Situémonos imaginariamente en esa hora final que nos espera y hagamos repaso de nuestra vida en el pasado. Cada uno de nosotros debe autoexaminarse y peguntarse con honestidad por su calidad como esposo o esposa, como padre o madre, como compañero en el seno de las sociedad, como miembro de una iglesia. A nivel cristiano, ¿cómo he vivido mi fe, con qué criterios morales? ¿A cuántos de mis hermanos he hecho bien, con mis palabras o con mis actos? ¿En qué forma de servicio me he ocupado? ¿A cuántas personas he guiado a Cristo? ¿He sido siervo bueno y fiel o malo y negligente?

Las consideraciones precedentes necesariamente nos conducen a la sobriedad en la estimación de nuestros logros y éxitos en la vida. Llegamos a la conclusión de que todos los bienes materiales, todos los títulos, todas las posiciones de honor, todos los placeres, todos los triunfos en nuestra carrera o profesión, todas las alabanzas humanas son como un sueño que se desvanece, vanidad de vanidades, por cuanto «nada hemos traído a este mundo y nada podremos llevarnos» (1 Ti. 6:7).

En cambio, el recuerdo de una vida de fe y amor –a semejanza de Jesús quien «anduvo haciendo bienes» (Hch. 10:38)- nos es fuente de satisfacción profunda en esta vida temporal y también en la vida eterna. Es un anticipo de la experiencia gloriosa al otro lado de la muerte. Por eso son «bienaventurados los que mueren en el Señor porque sus obras con ellos siguen» (Ap. 14:13).

En resumen, hay una sola pregunta decisiva: En este mundo ¿estoy viviendo para Dios y haciendo bienes a quienes me rodean o vivo egoístamente para mí mismo, usando lo mucho que Dios me ha dado para mi propio disfrute y ensalzamiento?

Camino sin retorno

«Pronto emprenderé el viaje por el camino de donde ya no volveré» (Job. 16:22 - Nueva Biblia Española)

Para la persona materialista y para el nihilista este viaje termina en el nicho o en polvo de ceniza. Tal era la idea del actor español Fernando Fernán Gómez en su libro Viaje a ninguna parte cuando escribía con rotundidad que «la vida es un viaje a la nada». Otros esperan alguna forma de supervivencia del alma en una reencarnación misteriosa tal como enseñan algunas religiones orientales. El cristiano, sin embargo, no cree en una mera inmortalidad del alma sino en la resurrección de toda la persona, incluido el cuerpo. Tiene la fe -«certeza de lo que se espera» (Heb. 11:1)- de que este viaje le lleva a «la casa del Padre» donde Cristo ha ido ya a preparar lugar (Jn. 14:1-3). Estaremos en el cielo juntamente con Cristo porque Cristo ha resucitado y con el mismo poder de su resurrección nos levantará a nosotros de entre los muertos (2 Co. 4:14).

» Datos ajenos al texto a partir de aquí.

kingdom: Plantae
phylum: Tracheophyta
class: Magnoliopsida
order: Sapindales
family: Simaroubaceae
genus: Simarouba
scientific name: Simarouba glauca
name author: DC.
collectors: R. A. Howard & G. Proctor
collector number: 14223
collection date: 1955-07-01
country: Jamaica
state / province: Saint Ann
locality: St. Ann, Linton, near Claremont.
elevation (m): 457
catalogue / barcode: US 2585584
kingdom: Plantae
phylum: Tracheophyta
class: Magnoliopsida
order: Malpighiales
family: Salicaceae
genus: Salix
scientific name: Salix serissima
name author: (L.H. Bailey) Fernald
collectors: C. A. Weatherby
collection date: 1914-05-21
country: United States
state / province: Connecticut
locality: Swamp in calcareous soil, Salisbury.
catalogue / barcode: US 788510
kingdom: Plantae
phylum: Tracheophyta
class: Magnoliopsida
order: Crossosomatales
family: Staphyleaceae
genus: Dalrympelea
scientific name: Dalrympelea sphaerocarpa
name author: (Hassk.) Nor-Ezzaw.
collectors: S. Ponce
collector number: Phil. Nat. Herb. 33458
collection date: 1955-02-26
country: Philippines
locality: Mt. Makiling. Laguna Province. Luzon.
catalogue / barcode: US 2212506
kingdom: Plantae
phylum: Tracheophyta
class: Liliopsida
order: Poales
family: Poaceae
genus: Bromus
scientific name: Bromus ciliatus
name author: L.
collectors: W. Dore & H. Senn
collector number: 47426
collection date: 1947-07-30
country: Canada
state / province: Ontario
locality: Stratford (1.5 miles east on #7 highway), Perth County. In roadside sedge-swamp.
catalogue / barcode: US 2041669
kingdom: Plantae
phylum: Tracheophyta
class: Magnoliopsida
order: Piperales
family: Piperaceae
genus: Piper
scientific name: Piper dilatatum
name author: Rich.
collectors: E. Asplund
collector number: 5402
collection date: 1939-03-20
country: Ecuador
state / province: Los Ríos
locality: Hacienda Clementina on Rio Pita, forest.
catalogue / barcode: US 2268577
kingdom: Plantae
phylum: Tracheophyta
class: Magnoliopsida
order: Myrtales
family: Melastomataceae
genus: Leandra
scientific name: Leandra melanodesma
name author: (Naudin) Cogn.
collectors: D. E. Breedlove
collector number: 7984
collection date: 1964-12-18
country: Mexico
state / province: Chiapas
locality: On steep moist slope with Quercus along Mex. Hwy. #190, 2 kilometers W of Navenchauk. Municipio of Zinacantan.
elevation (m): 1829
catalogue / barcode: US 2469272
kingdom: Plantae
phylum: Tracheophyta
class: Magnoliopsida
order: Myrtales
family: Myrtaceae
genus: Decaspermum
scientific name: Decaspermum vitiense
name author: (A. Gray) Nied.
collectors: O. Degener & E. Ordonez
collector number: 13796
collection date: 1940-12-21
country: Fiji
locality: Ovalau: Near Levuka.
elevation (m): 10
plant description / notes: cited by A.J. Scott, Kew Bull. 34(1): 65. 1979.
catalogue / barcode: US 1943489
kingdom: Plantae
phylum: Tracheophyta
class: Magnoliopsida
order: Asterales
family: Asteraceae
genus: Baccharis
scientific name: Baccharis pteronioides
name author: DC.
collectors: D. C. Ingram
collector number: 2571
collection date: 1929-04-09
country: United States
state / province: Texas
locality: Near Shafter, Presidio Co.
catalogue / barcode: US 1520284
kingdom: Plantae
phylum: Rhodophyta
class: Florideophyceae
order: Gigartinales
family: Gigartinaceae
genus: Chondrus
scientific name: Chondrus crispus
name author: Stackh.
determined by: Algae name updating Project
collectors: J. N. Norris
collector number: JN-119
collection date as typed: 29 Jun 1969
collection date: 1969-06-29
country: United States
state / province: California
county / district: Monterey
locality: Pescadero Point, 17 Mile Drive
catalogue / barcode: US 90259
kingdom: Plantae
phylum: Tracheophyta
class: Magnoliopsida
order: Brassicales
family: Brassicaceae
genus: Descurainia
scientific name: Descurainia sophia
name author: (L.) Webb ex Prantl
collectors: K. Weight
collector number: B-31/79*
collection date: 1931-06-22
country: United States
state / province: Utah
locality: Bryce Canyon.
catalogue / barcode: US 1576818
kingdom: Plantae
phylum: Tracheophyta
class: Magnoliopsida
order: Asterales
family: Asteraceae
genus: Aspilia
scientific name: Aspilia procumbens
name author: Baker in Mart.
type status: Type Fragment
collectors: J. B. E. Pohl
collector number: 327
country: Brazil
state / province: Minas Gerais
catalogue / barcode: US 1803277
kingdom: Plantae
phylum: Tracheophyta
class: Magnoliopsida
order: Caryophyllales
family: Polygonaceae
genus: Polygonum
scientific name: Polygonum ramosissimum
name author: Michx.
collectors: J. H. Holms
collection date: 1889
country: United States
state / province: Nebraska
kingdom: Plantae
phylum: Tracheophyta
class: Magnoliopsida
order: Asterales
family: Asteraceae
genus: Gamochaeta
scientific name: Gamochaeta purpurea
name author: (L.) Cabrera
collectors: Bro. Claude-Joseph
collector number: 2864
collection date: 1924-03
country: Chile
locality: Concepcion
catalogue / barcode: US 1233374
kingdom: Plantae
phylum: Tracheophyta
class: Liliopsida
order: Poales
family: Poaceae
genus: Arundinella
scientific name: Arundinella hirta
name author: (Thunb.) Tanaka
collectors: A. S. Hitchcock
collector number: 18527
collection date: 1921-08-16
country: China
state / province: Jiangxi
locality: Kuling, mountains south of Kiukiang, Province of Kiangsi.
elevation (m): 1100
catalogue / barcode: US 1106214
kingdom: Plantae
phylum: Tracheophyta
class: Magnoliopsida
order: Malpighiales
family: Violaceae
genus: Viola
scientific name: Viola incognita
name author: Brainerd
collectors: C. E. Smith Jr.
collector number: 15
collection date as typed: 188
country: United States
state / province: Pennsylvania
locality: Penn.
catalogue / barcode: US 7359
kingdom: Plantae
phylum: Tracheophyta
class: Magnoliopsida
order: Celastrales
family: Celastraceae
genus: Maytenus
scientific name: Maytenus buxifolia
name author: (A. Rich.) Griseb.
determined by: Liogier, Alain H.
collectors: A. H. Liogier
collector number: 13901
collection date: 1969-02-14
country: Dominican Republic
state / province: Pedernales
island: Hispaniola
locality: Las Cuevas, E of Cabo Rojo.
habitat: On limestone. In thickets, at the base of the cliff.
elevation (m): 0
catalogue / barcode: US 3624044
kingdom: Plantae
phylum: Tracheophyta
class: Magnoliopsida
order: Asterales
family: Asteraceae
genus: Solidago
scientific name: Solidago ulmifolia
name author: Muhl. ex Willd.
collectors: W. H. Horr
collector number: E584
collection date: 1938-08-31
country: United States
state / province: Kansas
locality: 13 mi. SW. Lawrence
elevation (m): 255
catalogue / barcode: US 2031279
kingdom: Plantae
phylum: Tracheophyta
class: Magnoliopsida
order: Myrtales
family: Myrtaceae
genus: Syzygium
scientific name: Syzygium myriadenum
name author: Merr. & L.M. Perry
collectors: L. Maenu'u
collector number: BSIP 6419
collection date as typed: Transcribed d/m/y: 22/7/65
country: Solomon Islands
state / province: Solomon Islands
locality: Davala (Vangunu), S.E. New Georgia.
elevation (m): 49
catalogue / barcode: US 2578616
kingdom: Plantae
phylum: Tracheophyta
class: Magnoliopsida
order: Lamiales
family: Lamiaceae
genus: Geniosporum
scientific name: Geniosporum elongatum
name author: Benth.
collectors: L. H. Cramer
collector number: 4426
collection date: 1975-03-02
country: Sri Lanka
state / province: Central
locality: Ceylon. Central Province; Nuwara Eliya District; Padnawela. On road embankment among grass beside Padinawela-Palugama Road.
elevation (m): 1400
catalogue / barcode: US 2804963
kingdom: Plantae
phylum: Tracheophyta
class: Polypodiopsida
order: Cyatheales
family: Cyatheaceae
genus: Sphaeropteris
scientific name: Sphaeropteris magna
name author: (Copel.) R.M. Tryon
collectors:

A modo de conclusión hago mías estas hermosas palabras:

«A lo largo del río del tiempo
Nos deslizamos sobre su corriente imparable;
Mas pronto, muy pronto, veremos el fin.
Entonces flotaremos sobre el mar de la eternidad»

«Los años contados vendrán, y yo iré por el camino de donde no volveré» (Job. 16:22).
Y yo añado con gozo: «ni querré volver, porque estar con Cristo es mucho, muchísimo mejor» (Fil. 1:23).